Aktuell bestehen in NRW an elf Standorten zwölf Drogenkonsumräume, davon zwei in Köln und jeweils einer in Troisdorf, Krefeld, Münster, Bonn, Bochum, Essen, Bielefeld, Düsseldorf, Dortmund und Wuppertal. Dort standen insgesamt 131 Plätze für den Konsum nicht verkehrsfähiger Betäubungsmittel wie Heroin, Kokain, Amphetamine und Benzodiazepine zur Verfügung. 66 Plätze sind für den intravenösen Konsum und 65 Plätze für den inhalativen Konsum vorgesehen. „Die jährliche Zahl der Konsumvorgänge an allen zwölf Standorten stieg im Zeitraum 2019 bis 2023 von 298.940 auf 366.726. Dieser Anstieg war nicht kontinuierlich, da es pandemiebedingt Einschränkungen des Angebots in den Drogenkonsumräumen in den Jahren 2020 und 2021 gab“, so die Sprecherin des Gesundheitsministeriums weiter. 2023 wie auch in den Vorjahren seit 2019 wurden mit 64 Prozent hauptsächliche Opioide konsumiert, gefolgt vom Kokain (31 Prozent) und „Cocktail“-Konsum (vier Prozent). „In den letzten Jahren zeigt sich eine verhältnismäßige Abnahme des Opioidkonsums, während der Kokainkonsum zunimmt“, so die Sprecherin weiter.

Daten speziell zum Crackgebrauch in den Drogenkonsumräumen in NRW lägen derzeit nicht vor, da der Kokain- und Crackkonsum bislang zusammengefasst erhoben werden. Für die Statistik soll sich das jedoch ändern. „Die Landesregierung blickt mit Sorge auf die zunehmende Verbreitung von Crack, insbesondere im Hinblick auf das hohe Abhängigkeitspotenzial und den starken Suchtdruck, den diese Substanz erzeugt“, sagte die Laumann-Sprecherin. Ziel der Landesregierung sei es, möglichst vielen schwer abhängigkeitserkrankten Menschen den Weg in die bestehenden Hilfeangebote zu eröffnen. „In dieser Hinsicht besitzen alle Drogenkonsumräume in NRW auch Plätze für den inhalativen Konsum, an denen Crack geraucht werden kann.“ Auf diesem Wege bestehe die Möglichkeit, weiterführende Hilfeangebote wahrzunehmen – etwa zur medizinischen Versorgung.

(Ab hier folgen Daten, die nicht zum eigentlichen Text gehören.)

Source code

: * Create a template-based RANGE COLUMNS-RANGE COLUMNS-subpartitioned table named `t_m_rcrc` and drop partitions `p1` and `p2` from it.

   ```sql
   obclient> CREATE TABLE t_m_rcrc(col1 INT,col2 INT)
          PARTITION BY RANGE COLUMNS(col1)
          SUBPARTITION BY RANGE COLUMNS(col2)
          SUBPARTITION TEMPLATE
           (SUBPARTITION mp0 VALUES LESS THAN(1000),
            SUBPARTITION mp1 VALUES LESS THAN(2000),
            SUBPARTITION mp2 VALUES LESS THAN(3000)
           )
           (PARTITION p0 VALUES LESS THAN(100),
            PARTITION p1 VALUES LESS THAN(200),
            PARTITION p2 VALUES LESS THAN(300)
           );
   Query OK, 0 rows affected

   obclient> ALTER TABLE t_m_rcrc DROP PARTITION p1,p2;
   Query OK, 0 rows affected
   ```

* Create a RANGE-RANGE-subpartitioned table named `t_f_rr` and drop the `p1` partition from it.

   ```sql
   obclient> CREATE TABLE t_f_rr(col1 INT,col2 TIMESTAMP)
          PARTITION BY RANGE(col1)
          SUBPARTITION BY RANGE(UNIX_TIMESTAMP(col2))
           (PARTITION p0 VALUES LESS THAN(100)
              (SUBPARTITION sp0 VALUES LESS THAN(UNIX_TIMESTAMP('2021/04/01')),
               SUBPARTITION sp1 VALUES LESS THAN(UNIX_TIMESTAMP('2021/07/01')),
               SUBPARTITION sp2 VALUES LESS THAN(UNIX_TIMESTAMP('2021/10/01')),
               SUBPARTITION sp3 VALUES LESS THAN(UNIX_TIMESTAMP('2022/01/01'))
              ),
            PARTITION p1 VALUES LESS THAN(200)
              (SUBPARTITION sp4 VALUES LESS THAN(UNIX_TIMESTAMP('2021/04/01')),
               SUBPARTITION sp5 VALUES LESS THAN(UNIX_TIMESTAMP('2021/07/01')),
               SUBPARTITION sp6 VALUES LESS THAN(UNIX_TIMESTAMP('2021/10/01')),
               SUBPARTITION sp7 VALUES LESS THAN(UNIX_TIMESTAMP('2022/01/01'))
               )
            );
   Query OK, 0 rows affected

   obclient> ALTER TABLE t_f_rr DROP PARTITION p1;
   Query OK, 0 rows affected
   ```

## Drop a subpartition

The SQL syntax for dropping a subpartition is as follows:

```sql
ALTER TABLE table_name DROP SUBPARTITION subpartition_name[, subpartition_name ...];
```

Die Oppositionspolitikerin Susanne Schneider (FDP) kritisierte, dass das Land zu langsam reagiere: „Die steigende Zahl der Drogentoten und der Anstieg des Crack- und Fentanyl-Konsums sind alarmierende Entwicklungen, die schnelles und entschlossenes Handeln erfordern.“ Schneider verlangte, die Zahl der Drogenkonsumräume zu erhöhen und dort ein sogenanntes Drug-Checking einzuführen, um die Konsumenten vor gefährlichen Verunreinigungen zu schützen. „Es ist nicht hinnehmbar, dass die interne Abstimmung zur Verordnung bereits seit über einem Jahr stagniert“, kritisierte sie. Außerdem verlangte sie, die Substitutionsprogramme in NRW flächendeckend aus- und bürokratische Hürden für Ärzte und Betroffene abzubauen. Um die Zahl der Drogentoten zu senken, verlangte Schneider zudem einen besseren Zugang für Opiat-Konsumenten und ihre Angehörigen zu Naloxon-Nasensprays. Das Medikament hebt binnen weniger Minuten die atemlähmende Wirkung von Opioiden auf.

INFO
Unterschied zwischen Crack und Kokain

Kokain Farbloses, in seiner kristallinen Form weiß aussehendes Pulver. Grundsubstanz für die Gewinnung des Kokains sind die Blätter des Kokastrauchs.

Crack Rauchbare Sonderform von Kokain. Gilt als eine der am schnellsten abhängig machenden Substanzen. Der Name Crack stammt von dem knackenden Geräusch beim Verbrennen.